How to debug 502 Bad Gateway Error

QWhere to start debugging when my site starts displaying Nginx 502 Bad Gateway or 504 Gateway Timeout Error on some URLs — is this a problem with the web server, the database server or the site’s code perhaps?

AThis error is displayed by the Nginx server when it can’t communicate with the PHP-FPM backend in the expected time frame. If you see this error for more than a few seconds and on all visited URLs, including your Aegir control panel, this suggests a problem on the system side, but thanks to our monitoring we are already aware of it and working on a fix even before you submit a support request. However, it is very rare and usually the auto-healing can restart the PHP-FPM backend in a matter of seconds. While theoretically it could be also a result of some bug in the PHP version used, manifesting under certain circumstances, likely related to one of PHP extensions or even PHP core itself, in practice there are only a few main, possible reasons for this problem.

1If the error happens immediately but randomly and you can’t see it again after reloading the same page in the browser, then it could be just a coincidence between random page visit and PHP-FPM server reload or restart. Normally this may happen only once daily, at midnight (in the server time zone), when all services are restarted during autonomous maintenance. The other possibility is that there were too many killed PHP-FPM processes due to segfaults (process crashes) caused by some buggy code in your site, so it triggered emergency PHP-FPM restart.

2If the error happens immediately and every time you visit some page(s) only, this clearly suggests that there is some serious problem with your site’s code loaded when you visit those pages. You have to analyze what changes you have made to your site’s code or configuration before it started to happen and revert these changes, one by one, to determine what exactly crashes the PHP-FPM backend so hard. We have seen this reported by some clients after they run the upgrade to buggy release of theme in use (usually in the admin area) or after configuring duplicate and conflicting views or menu items.

3If the error happens after waiting for the request to complete for more than 3 minutes, this simply means that your site is trying to use too much resources (usually because of waiting for some remote server to respond for too long) and hits PHP-FPM timeout limit, which closes the connection initiated by the Nginx frontend and thus everything Nginx can report is that the PHP-FPM backend “died” with the “Bad Gateway” error.

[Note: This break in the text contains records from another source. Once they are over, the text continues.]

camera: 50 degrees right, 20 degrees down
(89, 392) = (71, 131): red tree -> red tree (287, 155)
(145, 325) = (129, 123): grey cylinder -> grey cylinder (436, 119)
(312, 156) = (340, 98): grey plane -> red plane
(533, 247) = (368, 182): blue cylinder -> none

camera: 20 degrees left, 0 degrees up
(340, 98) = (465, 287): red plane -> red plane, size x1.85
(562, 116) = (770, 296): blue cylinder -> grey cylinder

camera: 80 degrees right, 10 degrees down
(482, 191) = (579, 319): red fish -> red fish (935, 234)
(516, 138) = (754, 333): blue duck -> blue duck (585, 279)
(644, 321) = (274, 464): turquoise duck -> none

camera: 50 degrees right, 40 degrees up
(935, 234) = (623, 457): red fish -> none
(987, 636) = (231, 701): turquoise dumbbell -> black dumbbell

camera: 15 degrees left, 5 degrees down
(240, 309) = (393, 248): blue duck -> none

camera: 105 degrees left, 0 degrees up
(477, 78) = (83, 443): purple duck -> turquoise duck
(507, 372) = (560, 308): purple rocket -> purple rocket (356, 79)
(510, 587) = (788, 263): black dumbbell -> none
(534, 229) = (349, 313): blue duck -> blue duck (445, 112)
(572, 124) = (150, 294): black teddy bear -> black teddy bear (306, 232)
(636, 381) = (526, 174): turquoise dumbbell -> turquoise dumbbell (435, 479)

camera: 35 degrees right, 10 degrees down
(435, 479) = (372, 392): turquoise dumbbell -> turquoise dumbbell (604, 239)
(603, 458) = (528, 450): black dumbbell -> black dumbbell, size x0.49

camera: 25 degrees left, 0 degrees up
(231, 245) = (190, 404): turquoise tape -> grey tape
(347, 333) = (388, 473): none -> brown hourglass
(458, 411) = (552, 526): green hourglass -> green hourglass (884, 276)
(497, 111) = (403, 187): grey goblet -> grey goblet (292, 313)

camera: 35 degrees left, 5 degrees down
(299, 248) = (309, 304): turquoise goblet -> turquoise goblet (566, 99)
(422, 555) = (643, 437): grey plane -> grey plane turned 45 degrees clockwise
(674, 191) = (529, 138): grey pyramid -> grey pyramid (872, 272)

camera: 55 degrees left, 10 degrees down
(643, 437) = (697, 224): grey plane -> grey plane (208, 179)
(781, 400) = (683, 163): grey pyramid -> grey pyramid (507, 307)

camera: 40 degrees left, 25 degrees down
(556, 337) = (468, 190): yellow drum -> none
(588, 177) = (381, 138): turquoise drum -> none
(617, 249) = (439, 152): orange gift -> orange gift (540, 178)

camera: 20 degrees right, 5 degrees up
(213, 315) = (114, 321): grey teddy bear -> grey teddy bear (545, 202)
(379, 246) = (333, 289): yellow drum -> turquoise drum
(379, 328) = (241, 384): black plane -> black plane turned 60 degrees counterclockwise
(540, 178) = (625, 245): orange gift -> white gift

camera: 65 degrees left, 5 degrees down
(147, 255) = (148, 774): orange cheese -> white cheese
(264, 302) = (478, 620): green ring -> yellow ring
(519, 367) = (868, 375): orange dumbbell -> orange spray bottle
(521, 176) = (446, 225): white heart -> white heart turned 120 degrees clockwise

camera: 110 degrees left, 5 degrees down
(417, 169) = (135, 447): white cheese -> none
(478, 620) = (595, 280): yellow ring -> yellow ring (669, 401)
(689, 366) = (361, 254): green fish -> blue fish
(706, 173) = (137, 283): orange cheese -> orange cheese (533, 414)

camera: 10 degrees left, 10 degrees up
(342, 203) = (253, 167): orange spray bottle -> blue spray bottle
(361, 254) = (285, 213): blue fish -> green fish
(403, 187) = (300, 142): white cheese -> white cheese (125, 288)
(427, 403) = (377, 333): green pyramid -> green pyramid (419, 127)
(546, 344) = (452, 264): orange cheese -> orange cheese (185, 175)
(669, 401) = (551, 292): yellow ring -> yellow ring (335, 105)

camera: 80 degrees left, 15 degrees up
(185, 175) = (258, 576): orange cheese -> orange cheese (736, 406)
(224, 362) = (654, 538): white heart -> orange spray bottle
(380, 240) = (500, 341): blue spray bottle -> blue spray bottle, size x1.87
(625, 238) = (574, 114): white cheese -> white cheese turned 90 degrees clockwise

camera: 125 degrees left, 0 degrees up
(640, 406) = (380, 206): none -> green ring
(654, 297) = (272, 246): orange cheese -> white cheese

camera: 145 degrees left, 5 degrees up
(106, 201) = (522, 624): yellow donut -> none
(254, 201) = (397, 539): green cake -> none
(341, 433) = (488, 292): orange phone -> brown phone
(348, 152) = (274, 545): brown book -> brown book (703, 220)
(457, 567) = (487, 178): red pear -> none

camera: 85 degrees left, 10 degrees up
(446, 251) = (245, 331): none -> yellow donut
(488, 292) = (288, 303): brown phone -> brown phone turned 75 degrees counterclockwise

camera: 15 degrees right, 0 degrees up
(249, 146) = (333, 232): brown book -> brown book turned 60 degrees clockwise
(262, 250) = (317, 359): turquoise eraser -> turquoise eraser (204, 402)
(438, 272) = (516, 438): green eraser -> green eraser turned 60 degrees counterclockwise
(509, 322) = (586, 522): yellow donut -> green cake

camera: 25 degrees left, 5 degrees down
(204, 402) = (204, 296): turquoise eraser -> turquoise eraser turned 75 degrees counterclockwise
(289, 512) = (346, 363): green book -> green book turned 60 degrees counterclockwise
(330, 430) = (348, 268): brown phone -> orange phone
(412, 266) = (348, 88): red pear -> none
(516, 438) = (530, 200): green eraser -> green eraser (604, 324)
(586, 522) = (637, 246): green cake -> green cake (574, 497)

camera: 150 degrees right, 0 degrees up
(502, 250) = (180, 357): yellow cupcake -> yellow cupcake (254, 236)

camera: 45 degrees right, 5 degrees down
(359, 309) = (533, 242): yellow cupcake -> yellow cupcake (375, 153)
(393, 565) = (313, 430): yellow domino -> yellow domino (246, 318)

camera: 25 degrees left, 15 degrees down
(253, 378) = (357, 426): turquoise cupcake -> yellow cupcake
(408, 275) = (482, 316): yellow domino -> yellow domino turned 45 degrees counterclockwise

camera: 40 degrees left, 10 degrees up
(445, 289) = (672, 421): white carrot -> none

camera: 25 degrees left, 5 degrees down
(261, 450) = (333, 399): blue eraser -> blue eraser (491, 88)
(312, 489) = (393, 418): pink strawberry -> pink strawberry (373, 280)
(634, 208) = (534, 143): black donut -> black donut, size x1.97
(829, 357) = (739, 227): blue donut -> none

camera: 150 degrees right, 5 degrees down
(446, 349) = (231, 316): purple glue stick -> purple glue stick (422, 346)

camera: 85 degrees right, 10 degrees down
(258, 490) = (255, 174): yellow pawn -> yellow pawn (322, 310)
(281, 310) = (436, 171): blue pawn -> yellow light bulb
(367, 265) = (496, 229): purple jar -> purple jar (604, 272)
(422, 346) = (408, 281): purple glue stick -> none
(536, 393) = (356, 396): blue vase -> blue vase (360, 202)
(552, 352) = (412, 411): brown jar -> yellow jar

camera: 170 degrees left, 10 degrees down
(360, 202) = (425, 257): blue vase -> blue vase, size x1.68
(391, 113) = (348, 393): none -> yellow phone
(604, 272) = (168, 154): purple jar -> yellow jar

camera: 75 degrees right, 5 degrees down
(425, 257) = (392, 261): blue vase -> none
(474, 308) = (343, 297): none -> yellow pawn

In this case you need to determine which part of your site may cause this and disable it temporarily, if you will determine that the remote service it is waiting for doesn’t respond fast enough to avoid the timeout.

4If the error happens randomly and on random URLs, this could also suggest an overloaded PHP-FMP backend which can’t provide enough workers (processes) to cope with demand from visitors. This normally never happens, unless the site is under DDoS attack and you have disabled DoS protection normally enabled for never cached URLs in the site or platform level INI file. You may need to re-enable the default protection to allow the system to stabilize and be able to serve dynamic and cached requests while refusing to hit the “naked” URLs which always hit Drupal, and thus PHP-FPM and Database backend on every request, by not logged in visitors.

5The error may be also associated with enabled “Update Manager” module, which is a bad practice, especially when there is a large collection of contrib modules and occasionally too slow response from remote Drupal.org servers your site is trying to connect to for updates. While the “Update Manager” module is normally automatically disabled by BOA during daily maintenance, some Drupal Distributions may use dependencies which prevent us from disabling this module for you, because it would automatically disable all modules in the dependency chain. Modules and Distributions known to force the “Update Manager” module to stay enabled include: apps, agov, erpal, guardr, openacademy, openatrium, openchurch, openpublic, panopoly, restaurant.

!Note that typically there is very little we can do to help you with debugging this problem, because either the server error log simply registered the PHP-FPM segfault (the process crash) which happens rarely, and all we can tell is whether it is related to some PHP extension or the PHP core, or (most often) there is nothing registered in the error log, because the process crashed before it (or its parent) could catch any exception and report it.